§ Assignment
Would you return the entries below exactly from the line containing "LB Finance PLC Vacancies" onward, ending with the final line and including it, and nothing else?
Start of Block
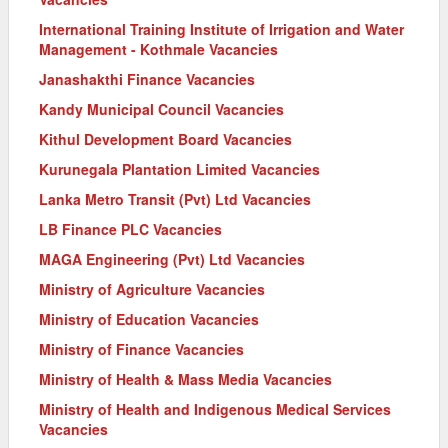
International Training Institute of Irrigation and Water
Management - Kothmale Vacancies
Janashakthi Finance Vacancies
Kandy Municipal Council Vacancies
Kithul Development Board Vacancies
Kurunegala Plantation Limited Vacancies
Lanka Metro Transit (Pvt) Ltd Vacancies
LB Finance PLC Vacancies
MAGA Engineering (Pvt) Ltd Vacancies
Ministry of Agriculture Vacancies
Ministry of Education Vacancies
Ministry of Finance Vacancies
Ministry of Health & Mass Media Vacancies
Ministry of Health and Indigenous Medical Services
Vacancies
End of Block
§ Solution
LB Finance PLC Vacancies
MAGA Engineering (Pvt) Ltd Vacancies
Ministry of Agriculture Vacancies
Ministry of Education Vacancies
Ministry of Finance Vacancies
Ministry of Health & Mass Media Vacancies
Ministry of Health and Indigenous Medical Services
Vacancies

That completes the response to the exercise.